◆ **Fragmento de texto**
+++++

Pelear con los hijos es lo más doloroso que uno pueda vivir, pero existen límites éticos que uno no puede trasgredir. De lo contrario, la vida no tendría sentido.
Yo tengo un hijo que se llama José Antonio. Es mi hijo mayor. Y Gabi, su mujer. Los quiero como a dos hijos porque uno aprende a querer a las parejas de sus hijos como a sus propios hijos.
Ellos tuvieron un hijo hace poco. El niño apenas tiene seis meses y me tiene bobo. Yo nunca creí que eso de ser abuelo fuera tan de verdad. Es mi primer nieto y siento que nadie entiende lo que eso significa.
Pero no importa que nadie me entienda. Uno sabe que la vida tiene unas dosis de ingratitud que nadie puede ahorrarse. Aunque duela, eso lo paga uno tranquilo. Como paga uno el IVA cuando se come una hamburguesa.
Tengo que reconocer que Gabi ha sido una gran mamá. Ella ha alimentado a Salvador con su teta y eso se le nota al niño. No importa la hora que sea, cada vez que el niño pide, ella se levanta y le da de comer. Que si son las tres o las cuatro de la mañana, ella se levanta y le da.
Para qué, eso hay que reconocerlo.
Es más, mi hijo también ha salido buen papá. Eso hay que reconocerlo.
Pero tienen unas teorías que en mi opinión son violatorias de los Derechos Humanos. Y no hay trapitos con qué cogerlos. Un día las abuelas dijeron que lo mejor era darle al niño agüita de anís y Gabriela salió con que Google decía que el agua de anís era un cuento chino. Otro día fuimos a un restaurante y fue José Antonio el que no me dejó darle Coca Cola, como si él no se hubiera tomado toda la Coca Cola que quiso cuando era niño.
Pero lo que ocurrió esta semana sí es el colmo.

+++++

◆ **Material proporcionado**
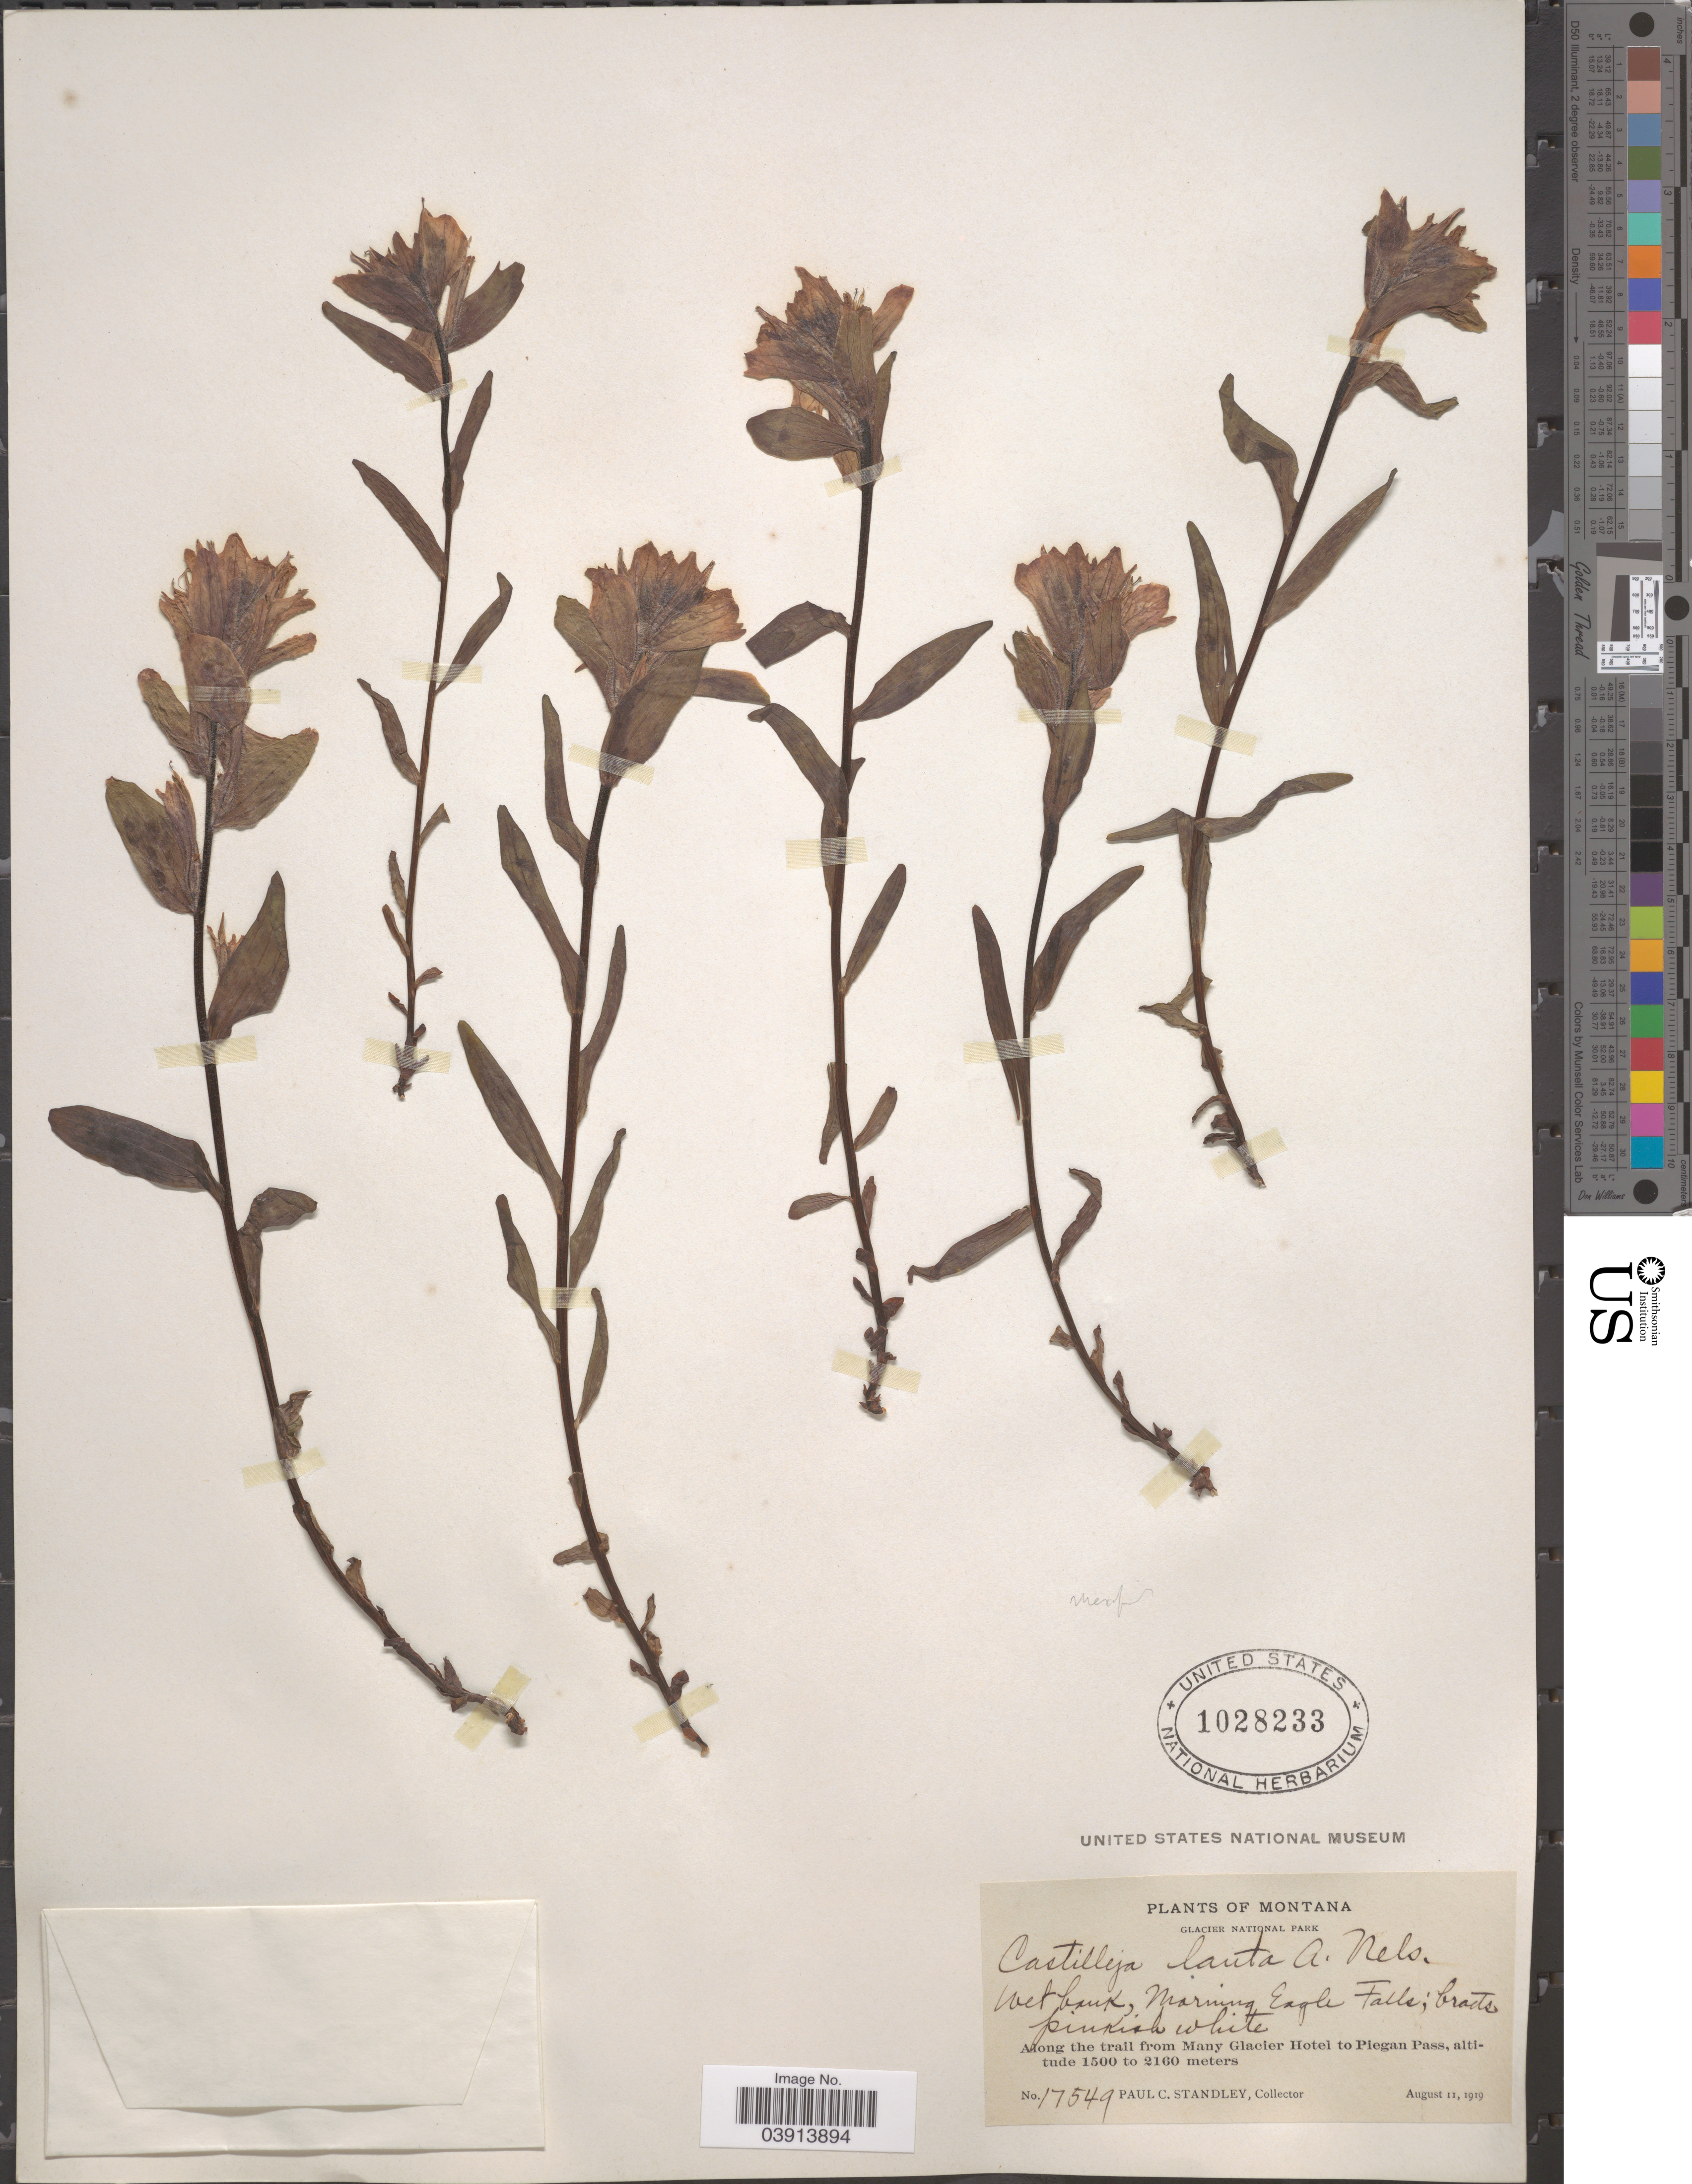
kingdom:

+++++

◆ **Consignas**
a: ¿Qué edad tiene el niño según el fragmento?
b: Copie la parte del fragmento que empieza por "Es más, mi hijo" y sigue hasta "cuando era niño.", renombrando a "José Antonio" como "Juan Pablo".
c: Traduzca al inglés esta oración del fragmento: "Es mi primer nieto y siento que nadie entiende lo que eso significa."
Para responder, básese solo en el fragmento.

◆ **Soluciones**
a: Apenas tiene seis meses.

b:
Es más, mi hijo también ha salido buen papá. Eso hay que reconocerlo.
Pero tienen unas teorías que en mi opinión son violatorias de los Derechos Humanos. Y no hay trapitos con qué cogerlos. Un día las abuelas dijeron que lo mejor era darle al niño agüita de anís y Gabriela salió con que Google decía que el agua de anís era un cuento chino. Otro día fuimos a un restaurante y fue Juan Pablo el que no me dejó darle Coca Cola, como si él no se hubiera tomado toda la Coca Cola que quiso cuando era niño.

c: He is my first grandchild, and I feel that no one understands what that means.